Search code examples

Is that make sense to construct a learning Model using only one feature?

in order to improve the accuracy of an adaboost classifier (for image classification), I am using genetic programming to derive new statistical Measures. Every Time when a new feature is generated, i evaluate its fitness by training an adaboost Classifier and by testing its performances. But i want to know if that procedure is correct; I mean the use of a single feature to train a learning model.


  • You can build a model on one feature. I assume, that by "one feature" you mean simply one number in R (otherwise, it would be completely "traditional" usage). However this means, that you are building a classifier in one-dimensional space, and as such - many classifiers will be redundant (as it is really a simple problem). What is more important - checking whether you can correctly classify objects using one particular dimensions does not mean that it is a good/bad feature once you use combination of them.
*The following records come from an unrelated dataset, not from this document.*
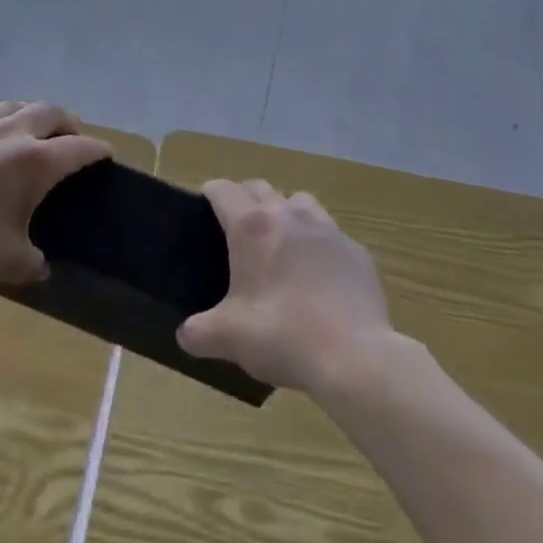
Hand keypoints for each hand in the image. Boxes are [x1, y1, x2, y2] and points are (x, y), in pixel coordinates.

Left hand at [0, 101, 109, 293]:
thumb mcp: (7, 262)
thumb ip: (32, 260)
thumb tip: (40, 265)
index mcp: (34, 161)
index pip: (77, 148)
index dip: (97, 150)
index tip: (106, 155)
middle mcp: (9, 135)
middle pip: (49, 111)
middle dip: (66, 125)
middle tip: (69, 145)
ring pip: (15, 106)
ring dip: (32, 117)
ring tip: (32, 139)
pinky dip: (2, 126)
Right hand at [178, 180, 394, 392]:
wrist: (354, 356)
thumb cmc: (282, 336)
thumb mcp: (229, 338)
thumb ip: (199, 332)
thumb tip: (186, 334)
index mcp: (252, 226)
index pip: (223, 190)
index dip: (209, 194)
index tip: (202, 210)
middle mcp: (288, 214)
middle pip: (259, 187)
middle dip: (244, 200)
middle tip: (235, 232)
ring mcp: (326, 228)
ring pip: (298, 201)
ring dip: (283, 212)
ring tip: (279, 245)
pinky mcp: (355, 250)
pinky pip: (329, 233)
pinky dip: (317, 243)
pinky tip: (318, 276)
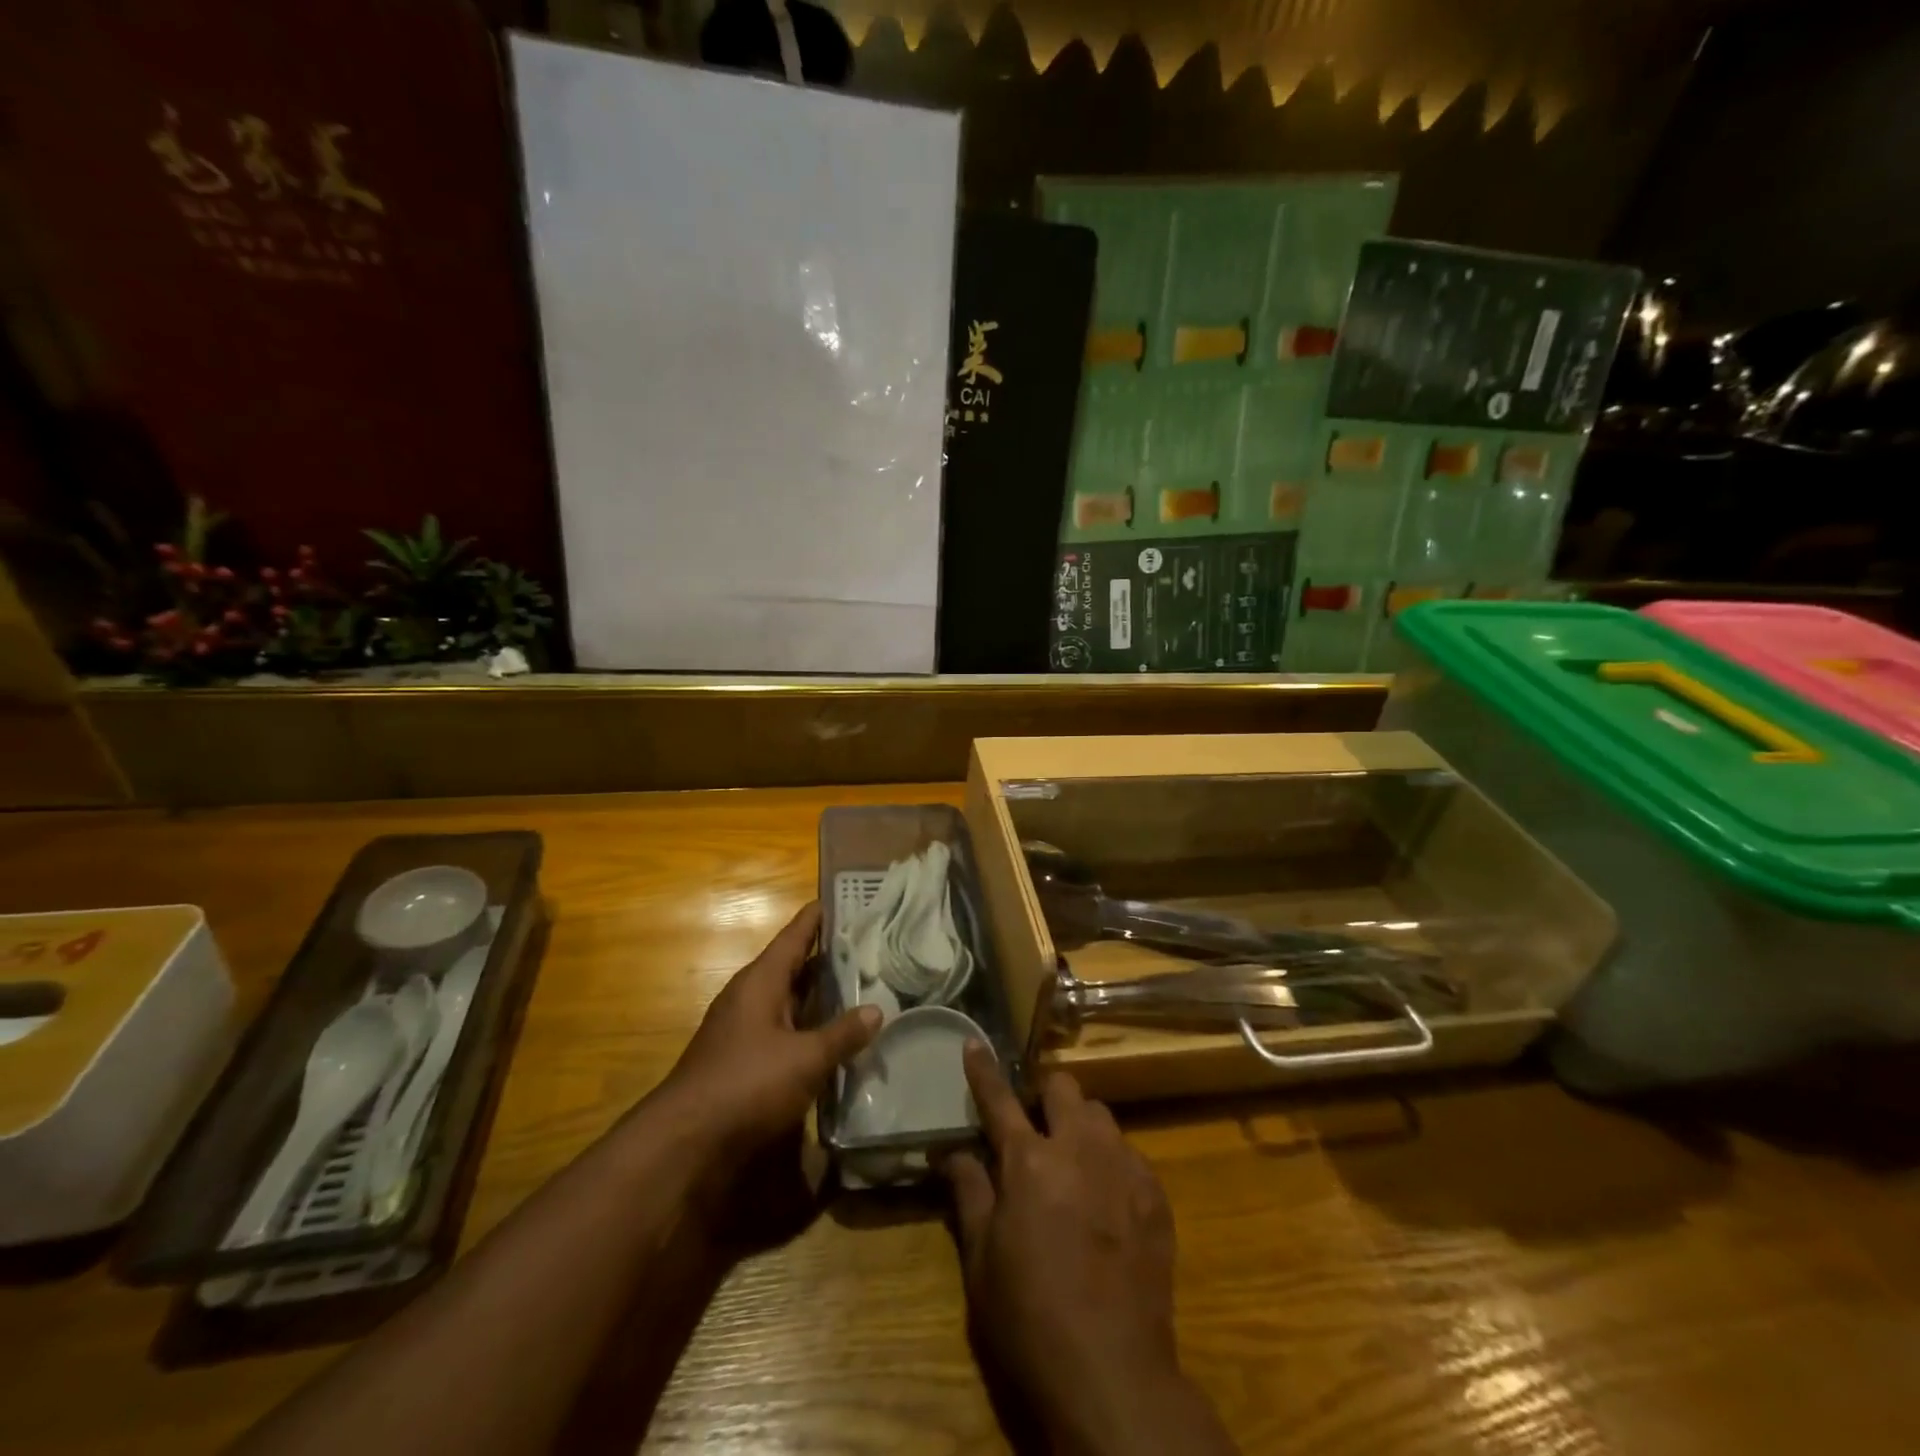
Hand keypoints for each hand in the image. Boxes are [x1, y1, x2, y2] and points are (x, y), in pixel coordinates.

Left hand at [660, 903, 879, 1164]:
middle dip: (827, 957)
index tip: (843, 899)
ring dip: (819, 995)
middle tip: (868, 945)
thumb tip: (877, 1010)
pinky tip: (833, 1036)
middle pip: (793, 966)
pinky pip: (784, 1029)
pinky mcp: (743, 1060)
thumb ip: (842, 1034)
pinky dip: (808, 1027)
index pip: (794, 936)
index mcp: (761, 981)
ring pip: (789, 1000)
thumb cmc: (747, 1084)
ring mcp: (744, 1029)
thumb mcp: (805, 1059)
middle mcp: (750, 997)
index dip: (817, 917)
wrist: (685, 1142)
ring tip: (860, 985)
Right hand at [943, 1045, 1237, 1455]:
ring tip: (1073, 1162)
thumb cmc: (1030, 1317)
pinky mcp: (1155, 1194)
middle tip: (1035, 1128)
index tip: (974, 1043)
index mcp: (1028, 1160)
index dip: (983, 1069)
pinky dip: (1112, 1162)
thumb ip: (969, 1192)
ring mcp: (1122, 1167)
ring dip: (1081, 1125)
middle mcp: (1078, 1148)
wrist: (1113, 1374)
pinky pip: (1130, 1153)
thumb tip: (949, 1152)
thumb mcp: (982, 1261)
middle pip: (1063, 1087)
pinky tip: (1106, 1200)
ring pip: (1100, 1115)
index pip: (999, 1099)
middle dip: (1045, 1096)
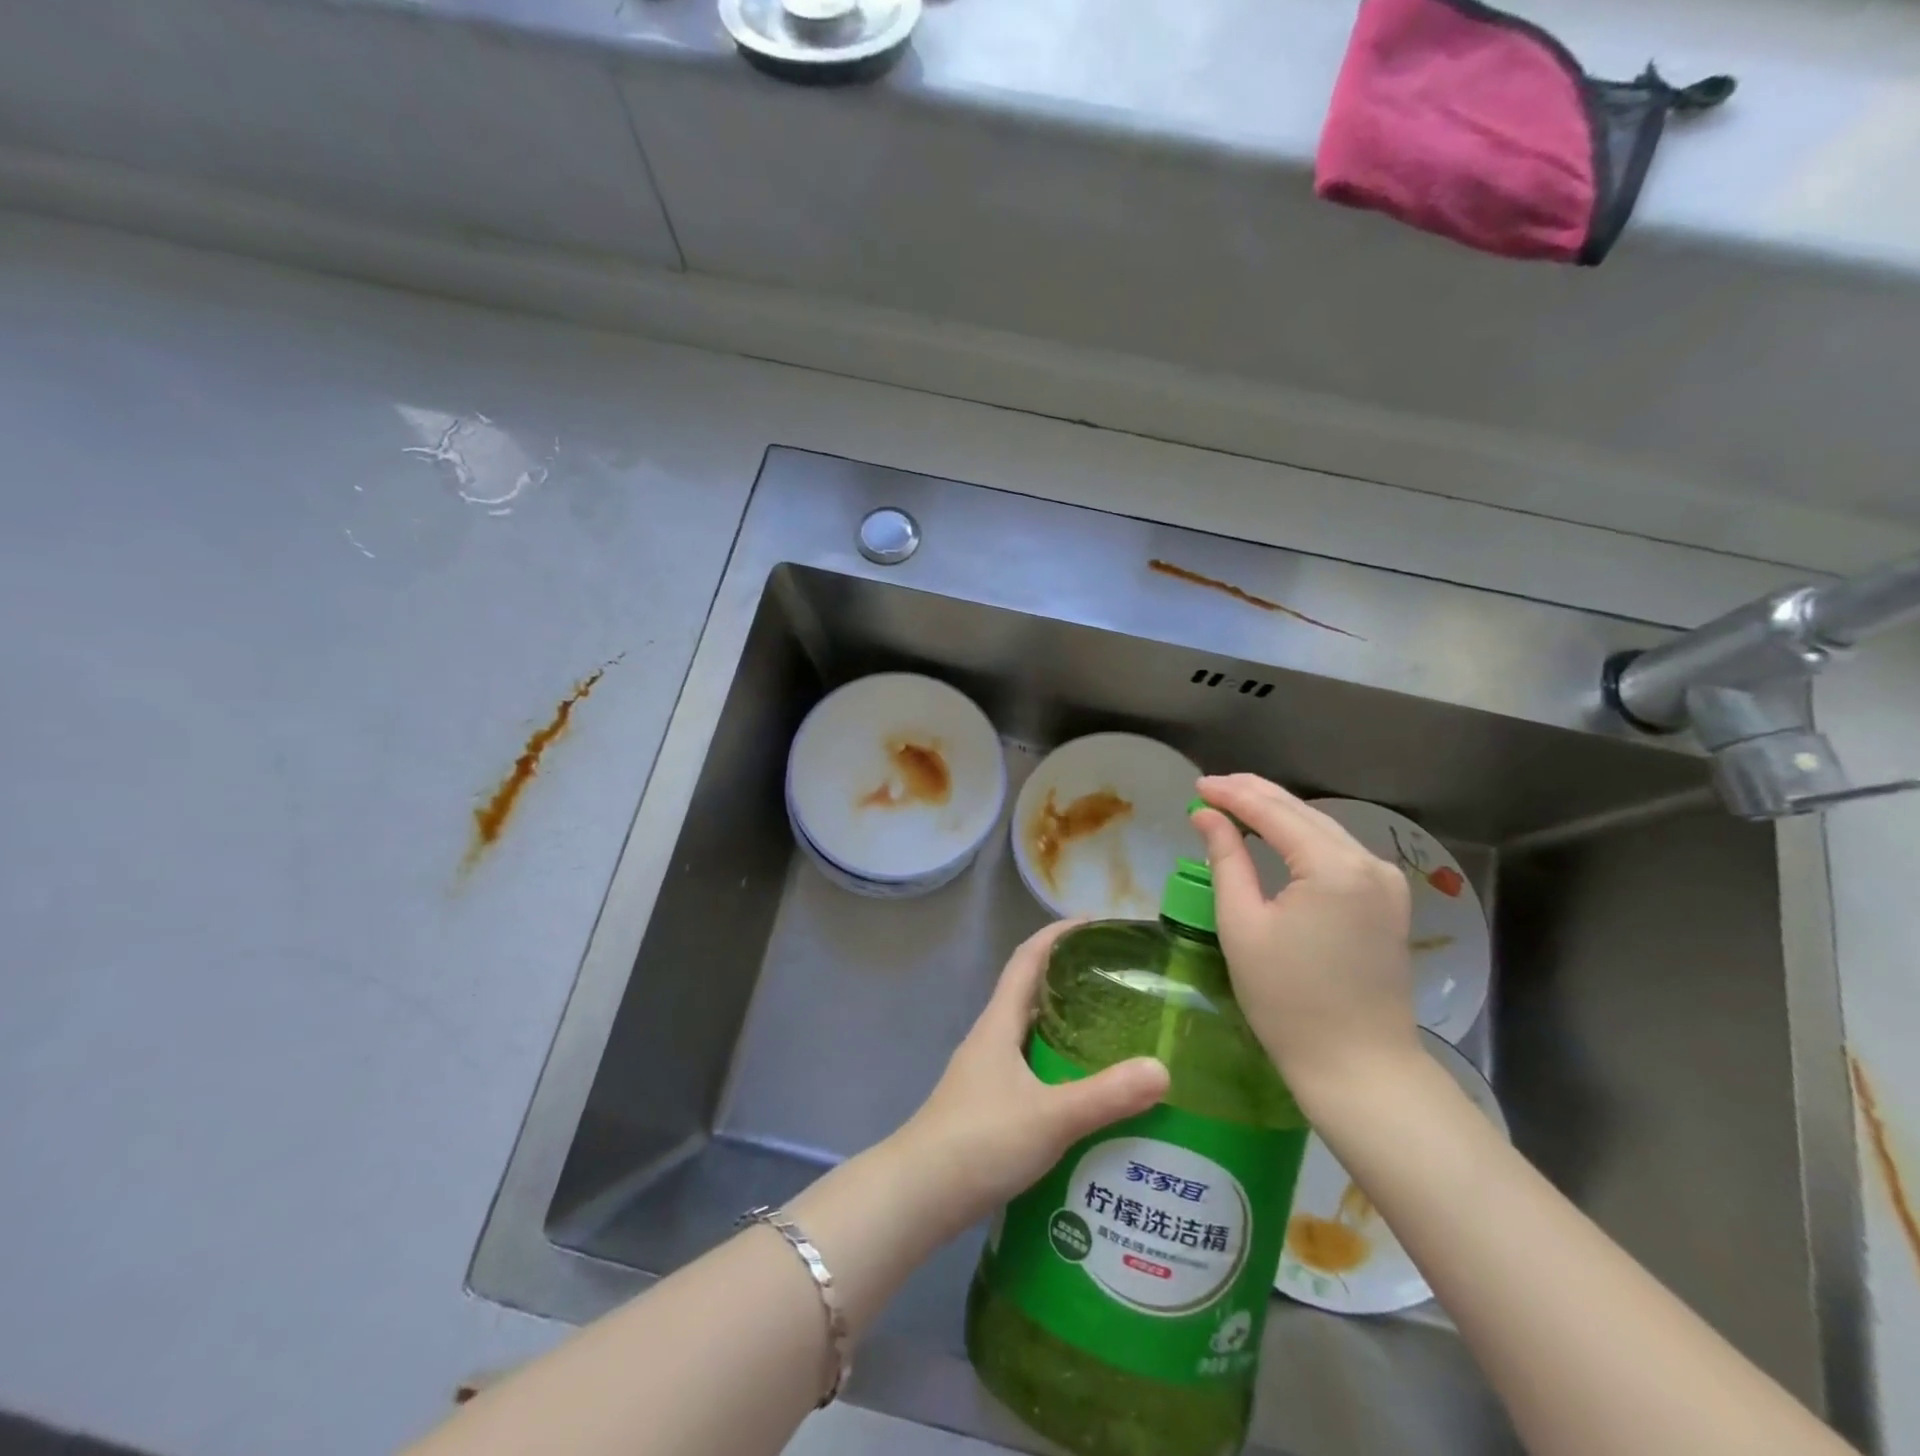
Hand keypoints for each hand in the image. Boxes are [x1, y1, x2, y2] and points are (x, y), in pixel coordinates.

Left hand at [890, 921, 1169, 1234]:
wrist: (920, 1194)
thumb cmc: (980, 1140)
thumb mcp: (1050, 1116)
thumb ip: (1106, 1095)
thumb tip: (1163, 1069)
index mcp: (1000, 1023)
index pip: (1027, 958)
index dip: (1058, 934)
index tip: (1096, 924)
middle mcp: (992, 1038)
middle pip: (1032, 993)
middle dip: (1072, 980)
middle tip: (1121, 984)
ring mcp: (987, 1073)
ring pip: (1032, 1033)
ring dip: (1067, 1027)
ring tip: (1116, 1035)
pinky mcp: (990, 1105)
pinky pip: (1032, 1068)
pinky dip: (1060, 1066)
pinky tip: (1088, 1092)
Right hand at [1190, 774, 1420, 1109]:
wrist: (1359, 1066)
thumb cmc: (1288, 1000)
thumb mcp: (1243, 925)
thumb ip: (1227, 859)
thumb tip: (1207, 816)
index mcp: (1333, 867)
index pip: (1274, 812)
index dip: (1232, 794)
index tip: (1197, 785)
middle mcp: (1368, 862)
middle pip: (1303, 812)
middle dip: (1255, 795)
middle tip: (1211, 788)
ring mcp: (1386, 881)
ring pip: (1323, 828)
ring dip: (1279, 813)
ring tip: (1235, 804)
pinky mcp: (1388, 901)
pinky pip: (1338, 852)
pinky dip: (1302, 837)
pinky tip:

In particular it may be the case that:

    • Many features may "discover" the same phenomena in data, and so - each of them separatly can yield good results, but once combined - they won't be any better then each of them (as they simply capture same information)
    • Features may be useless until used in combination. Some phenomena can be described only in multi-dimensional space, and if you are analyzing only one-dimensional data - you won't ever discover their true value, as a simple example consider four points (0,0),(0,1),(1,0),(1,1) such that (0,0),(1,1) are elements of one class, and rest of another. If you look separatly on each dimension - then the best possible accuracy is 0.5 (as you always have points of two different classes in exactly same points - 0 and 1). Once combined - you can easily separate them, as it is a xor problem.

    To sum up - it is ok to build a classifier in one dimensional space, but:

    • Such problem can be solved without "heavy machinery".
    • Results should not be used as a base of feature selection (or to be more strict - this can be very deceptive).